9.10 Changes or alterations to the product without the Company´s written consent releases the Company from any responsibility for the product. As an example this occurs if the products are repaired by persons who are not authorized by the Company.
10 Product liability
10.1 The Company shall only liable for personal injury to the extent required by mandatory legislation.
10.2 The Company shall not be liable for damage to real estate and property belonging to the Customer or third parties or damage which occurs while the products are in the Customer's possession.
10.3 The Company shall never be responsible for consequential damages, liquidated damages, daily penalties, business interruption, loss of business profits or other indirect losses or damages.
10.4 If the Company is held liable for defective products towards third parties, the Customer is obliged to indemnify the Company to the same extent as the Company's liability is limited according to these Terms.
10.5 If a third party claims product liability, the Company shall immediately be notified. If claims made against the Company on the basis of product liability are handled in court or by an arbitral tribunal the Customer is required to join the legal action as third party.
11 Warranty
11.1 Warranty including service guarantee is only provided if and to the extent expressly written in the specific order confirmation. The fact that the Customer has previously purchased products from the Company, including similar products, with warranty provided does not imply a warranty, unless stated directly and in writing in the order confirmation.
12 The customer's breach of contract
12.1 If the Customer fails to pay overdue payments cf. section 5.6, fails to provide an agreed security or otherwise in any way infringes the provisions of the agreement, the Company is entitled to cancel the order in its entirety and claim compensation for any losses in this context.

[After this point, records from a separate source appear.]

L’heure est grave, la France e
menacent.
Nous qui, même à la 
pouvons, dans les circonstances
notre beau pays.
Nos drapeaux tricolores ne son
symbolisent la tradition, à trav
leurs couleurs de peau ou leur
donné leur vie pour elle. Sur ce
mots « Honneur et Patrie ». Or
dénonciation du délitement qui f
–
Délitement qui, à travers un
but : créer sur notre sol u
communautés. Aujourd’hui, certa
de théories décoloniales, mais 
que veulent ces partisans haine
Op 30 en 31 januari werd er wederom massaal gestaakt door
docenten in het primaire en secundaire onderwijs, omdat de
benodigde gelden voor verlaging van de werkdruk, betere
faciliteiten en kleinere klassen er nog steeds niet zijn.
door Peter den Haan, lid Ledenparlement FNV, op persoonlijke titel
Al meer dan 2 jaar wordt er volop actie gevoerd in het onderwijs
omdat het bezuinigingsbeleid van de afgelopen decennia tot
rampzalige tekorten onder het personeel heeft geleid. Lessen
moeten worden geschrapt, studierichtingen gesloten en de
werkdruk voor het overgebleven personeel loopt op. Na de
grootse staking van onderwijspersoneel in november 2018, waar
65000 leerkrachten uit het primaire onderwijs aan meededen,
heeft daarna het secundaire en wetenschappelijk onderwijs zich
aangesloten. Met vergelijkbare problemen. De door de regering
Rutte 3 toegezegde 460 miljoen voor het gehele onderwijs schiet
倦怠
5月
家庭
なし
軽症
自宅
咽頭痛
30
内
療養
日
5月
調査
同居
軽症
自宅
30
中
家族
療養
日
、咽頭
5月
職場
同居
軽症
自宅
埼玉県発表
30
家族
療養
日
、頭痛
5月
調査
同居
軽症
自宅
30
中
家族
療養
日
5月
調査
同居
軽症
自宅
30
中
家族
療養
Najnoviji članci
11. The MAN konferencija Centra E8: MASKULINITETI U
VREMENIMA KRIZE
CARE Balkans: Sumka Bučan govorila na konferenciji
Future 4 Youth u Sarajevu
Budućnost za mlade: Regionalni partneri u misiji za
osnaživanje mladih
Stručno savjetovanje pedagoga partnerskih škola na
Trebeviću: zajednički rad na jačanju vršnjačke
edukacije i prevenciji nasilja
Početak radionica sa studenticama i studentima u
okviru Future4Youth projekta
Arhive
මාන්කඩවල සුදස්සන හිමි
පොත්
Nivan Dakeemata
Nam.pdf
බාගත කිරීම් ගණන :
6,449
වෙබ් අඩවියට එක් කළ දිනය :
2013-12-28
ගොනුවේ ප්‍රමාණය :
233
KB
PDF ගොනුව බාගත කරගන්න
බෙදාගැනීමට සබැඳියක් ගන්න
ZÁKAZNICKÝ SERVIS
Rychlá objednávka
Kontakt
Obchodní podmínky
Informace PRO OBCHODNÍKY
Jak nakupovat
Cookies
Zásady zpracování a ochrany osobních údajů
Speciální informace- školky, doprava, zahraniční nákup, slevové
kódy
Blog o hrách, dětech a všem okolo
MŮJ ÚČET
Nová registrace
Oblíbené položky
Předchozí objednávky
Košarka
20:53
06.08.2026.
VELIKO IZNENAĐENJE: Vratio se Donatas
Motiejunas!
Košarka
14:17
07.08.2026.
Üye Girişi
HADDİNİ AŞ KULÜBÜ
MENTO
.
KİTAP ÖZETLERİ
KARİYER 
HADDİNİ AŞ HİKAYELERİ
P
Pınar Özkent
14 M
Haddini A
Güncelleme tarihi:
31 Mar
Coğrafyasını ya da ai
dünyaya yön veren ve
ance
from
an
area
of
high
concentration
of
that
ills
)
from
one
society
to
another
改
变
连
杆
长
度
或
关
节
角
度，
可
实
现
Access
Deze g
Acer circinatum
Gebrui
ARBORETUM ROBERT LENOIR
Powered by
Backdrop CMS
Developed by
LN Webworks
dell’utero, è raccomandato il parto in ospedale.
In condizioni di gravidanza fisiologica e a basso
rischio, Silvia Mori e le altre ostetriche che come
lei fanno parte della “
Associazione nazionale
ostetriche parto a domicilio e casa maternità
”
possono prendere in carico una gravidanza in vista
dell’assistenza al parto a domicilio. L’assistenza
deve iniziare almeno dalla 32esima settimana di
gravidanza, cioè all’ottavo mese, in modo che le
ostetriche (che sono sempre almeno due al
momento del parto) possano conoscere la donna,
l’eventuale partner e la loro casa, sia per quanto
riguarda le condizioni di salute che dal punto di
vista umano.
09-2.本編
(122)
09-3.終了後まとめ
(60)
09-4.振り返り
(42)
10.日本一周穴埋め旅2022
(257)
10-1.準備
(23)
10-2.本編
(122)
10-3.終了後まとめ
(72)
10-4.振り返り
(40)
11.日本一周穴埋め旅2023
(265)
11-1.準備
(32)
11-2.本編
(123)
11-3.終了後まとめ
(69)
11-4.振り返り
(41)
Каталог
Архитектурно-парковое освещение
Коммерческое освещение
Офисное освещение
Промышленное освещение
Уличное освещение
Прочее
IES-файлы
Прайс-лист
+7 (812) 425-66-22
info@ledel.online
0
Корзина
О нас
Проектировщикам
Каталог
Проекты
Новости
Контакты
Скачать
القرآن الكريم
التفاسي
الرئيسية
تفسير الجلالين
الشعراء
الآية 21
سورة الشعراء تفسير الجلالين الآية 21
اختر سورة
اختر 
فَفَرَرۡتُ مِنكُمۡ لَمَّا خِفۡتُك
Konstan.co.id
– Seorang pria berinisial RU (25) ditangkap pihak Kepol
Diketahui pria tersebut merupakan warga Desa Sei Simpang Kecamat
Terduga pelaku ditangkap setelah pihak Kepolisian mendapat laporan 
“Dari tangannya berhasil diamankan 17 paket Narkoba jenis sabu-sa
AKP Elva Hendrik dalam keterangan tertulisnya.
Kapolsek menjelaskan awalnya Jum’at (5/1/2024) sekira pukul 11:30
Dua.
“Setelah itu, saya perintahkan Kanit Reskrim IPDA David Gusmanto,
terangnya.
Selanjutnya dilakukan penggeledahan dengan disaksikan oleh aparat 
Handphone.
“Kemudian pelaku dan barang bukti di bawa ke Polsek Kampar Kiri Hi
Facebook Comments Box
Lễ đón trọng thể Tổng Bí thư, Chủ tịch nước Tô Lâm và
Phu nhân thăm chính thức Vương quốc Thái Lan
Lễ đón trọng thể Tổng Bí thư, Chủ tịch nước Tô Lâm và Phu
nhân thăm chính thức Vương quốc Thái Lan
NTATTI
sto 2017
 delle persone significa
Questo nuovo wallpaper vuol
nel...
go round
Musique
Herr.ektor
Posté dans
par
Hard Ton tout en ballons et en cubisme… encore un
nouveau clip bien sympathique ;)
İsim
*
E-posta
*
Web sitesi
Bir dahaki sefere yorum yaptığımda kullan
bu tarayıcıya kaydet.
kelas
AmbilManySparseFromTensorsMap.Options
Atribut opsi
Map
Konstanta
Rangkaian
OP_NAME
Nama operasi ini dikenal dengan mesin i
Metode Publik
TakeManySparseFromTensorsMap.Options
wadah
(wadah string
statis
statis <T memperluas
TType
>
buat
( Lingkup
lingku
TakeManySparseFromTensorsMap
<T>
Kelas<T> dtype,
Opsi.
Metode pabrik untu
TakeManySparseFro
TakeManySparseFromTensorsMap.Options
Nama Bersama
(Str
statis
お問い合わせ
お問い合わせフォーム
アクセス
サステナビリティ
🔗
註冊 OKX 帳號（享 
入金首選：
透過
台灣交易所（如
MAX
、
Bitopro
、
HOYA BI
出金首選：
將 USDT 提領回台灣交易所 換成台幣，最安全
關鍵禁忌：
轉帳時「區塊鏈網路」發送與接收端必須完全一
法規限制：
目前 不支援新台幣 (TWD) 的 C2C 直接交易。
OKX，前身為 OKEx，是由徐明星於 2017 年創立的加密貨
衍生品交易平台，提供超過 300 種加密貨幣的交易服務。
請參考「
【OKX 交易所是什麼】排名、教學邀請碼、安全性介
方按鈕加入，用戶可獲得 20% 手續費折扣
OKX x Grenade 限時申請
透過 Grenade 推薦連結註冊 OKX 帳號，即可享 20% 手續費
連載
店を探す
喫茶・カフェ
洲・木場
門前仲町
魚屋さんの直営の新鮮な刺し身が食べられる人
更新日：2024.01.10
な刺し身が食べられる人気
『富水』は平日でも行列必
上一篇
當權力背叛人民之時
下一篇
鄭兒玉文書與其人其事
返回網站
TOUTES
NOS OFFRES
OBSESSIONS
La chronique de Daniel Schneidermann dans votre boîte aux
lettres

12.2 Complaints of deliveries shall not entitle the Customer to withhold payment for deliveries already made thus the Customer's withholding of due amounts shall be considered a material breach.
12.3 The Customer is only entitled to set off the purchase price upon the Company's prior written consent.
13 Partial invalidity
13.1 Should any provision of these Terms be held to be illegal, invalid or unenforceable, all other terms and conditions of these Terms shall remain in full force and effect and shall be construed in accordance with the modified provision.
14 Law & venue
14.1 These Terms and all orders entered into between the Company and the Customer shall be governed by and construed in accordance with the laws of the Kingdom of Denmark without giving effect to any choice or conflict of law provisions.
14.2 Any dispute, including disputes about non-payment of a delivery or any part thereof, shall be decided at the Company legal venue in Denmark.